Meeks reflects on life and takes on critics
STEPHON JOHNSON Amsterdam News Staff | 2/9/2012, 12:39 p.m.
Editor's Note: Last week, the Amsterdam News began a two-part profile on the life and political career of Rep. Gregory Meeks. Meeks is one of only four Black congressional representatives in the state of New York, despite the fact that New York has more Black people than any other state. Last week's article focused on his early life and rise to political prominence. This week's piece focuses on some of the charges and allegations made by the infamous New York Post, which in recent years has attacked many Black political and religious leaders, including most viciously Rep. Charlie Rangel, former Gov. David Paterson, the Rev. Floyd Flake and State Sen. Malcolm Smith.
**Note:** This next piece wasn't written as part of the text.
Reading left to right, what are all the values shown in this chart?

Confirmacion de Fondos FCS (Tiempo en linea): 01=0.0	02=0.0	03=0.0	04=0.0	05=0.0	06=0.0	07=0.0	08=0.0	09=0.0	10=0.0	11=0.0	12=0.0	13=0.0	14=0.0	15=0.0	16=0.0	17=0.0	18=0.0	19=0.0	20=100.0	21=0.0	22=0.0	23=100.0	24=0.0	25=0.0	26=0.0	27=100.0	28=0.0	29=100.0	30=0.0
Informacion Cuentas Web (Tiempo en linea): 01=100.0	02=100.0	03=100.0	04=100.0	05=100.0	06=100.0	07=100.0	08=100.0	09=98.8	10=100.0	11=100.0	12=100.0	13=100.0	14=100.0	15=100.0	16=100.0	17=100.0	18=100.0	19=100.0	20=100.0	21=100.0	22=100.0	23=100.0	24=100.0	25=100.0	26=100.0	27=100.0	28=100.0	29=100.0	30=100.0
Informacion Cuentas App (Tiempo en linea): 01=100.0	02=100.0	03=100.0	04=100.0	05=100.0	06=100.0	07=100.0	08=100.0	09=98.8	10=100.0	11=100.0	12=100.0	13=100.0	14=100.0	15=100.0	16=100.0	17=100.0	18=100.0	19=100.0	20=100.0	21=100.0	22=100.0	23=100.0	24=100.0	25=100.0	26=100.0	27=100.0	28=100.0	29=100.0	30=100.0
Last year, the New York Post alleged that Rep. Gregory Meeks and State Sen. Malcolm Smith hadn't properly documented the spending of money from a charity established to help victims of Hurricane Katrina. In March of 2010, Meeks released a statement on what he called unfounded and non-credible allegations made by the National Legal Policy Center (NLPC) and referred to the group's "well-established partnership" with the Post.
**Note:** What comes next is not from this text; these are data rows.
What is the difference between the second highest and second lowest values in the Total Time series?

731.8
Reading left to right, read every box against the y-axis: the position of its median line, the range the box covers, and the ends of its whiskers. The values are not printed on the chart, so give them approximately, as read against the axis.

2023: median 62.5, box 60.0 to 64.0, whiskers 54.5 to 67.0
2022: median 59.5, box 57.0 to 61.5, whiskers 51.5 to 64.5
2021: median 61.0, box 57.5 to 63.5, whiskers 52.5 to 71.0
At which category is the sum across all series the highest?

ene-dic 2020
"The NLPC is a right-wing, inside-the-Beltway organization with an explicitly stated partisan agenda," he wrote. "It is led by right-wing activists who have found themselves involved in scandal and targets of investigation as a result of their questionable actions to influence elections."
The NLPC is the same organization that assisted in the humiliation of Rep. Charlie Rangel over issues involving real estate in the Dominican Republic.
This year, the Post has continued its offensive against Meeks with a story published last month that stated that secret meetings were held in the congressman's district in the event that he was forced to resign or expelled from Congress. It also alleged that Meeks is considering resigning from his position. Meeks wrote a statement to Howard Schwach, managing editor of local newspaper The Wave, asking them to stop mouthing the Post's words because they're false.
"You repeated the claim of a secret meeting and the fiction that I am considering resigning or that I might be ousted from Congress despite the fact that the day after the Post article appeared, every individual named in it publicly denied that a secret meeting or any such discussion had ever taken place, and in fact forcefully reiterated their support for me," wrote Meeks.
Later, Meeks didn't mince words when speaking with the AmNews as he reiterated his stance on the Post and the NLPC.
"I think that they know that I'm close to President [Barack] Obama," said Meeks. "They know that we're trying to do things for the empowerment and economic development of people who have not had it before. And so, the New York Post has gone into a partnership with a right-wing group. They're in cahoots with the New York Post to try and go after African-American legislators. I happen to be one of them now.
"They had Malcolm Smith's name in there a lot when he was majority leader," continued Meeks. "When Charlie Rangel was getting close to power, they came together and tried to put stuff out on a consistent basis that is not accurate and not truthful. And then they tried to strip the president of voices and advocates that will go out there and help him get reelected. It seems to me that it is quite clear that the Post and this group are in a conspiracy together to try and undermine me."
Meeks also referred to the reporting in the Post as "unscrupulous" and "unethical." He said that he is not going to let the Post and its minions at NLPC limit his agenda or other Black leaders. "They're not gonna stop me from doing what I need to do," Meeks said. "We're gonna get President Obama reelected. We're gonna empower the community."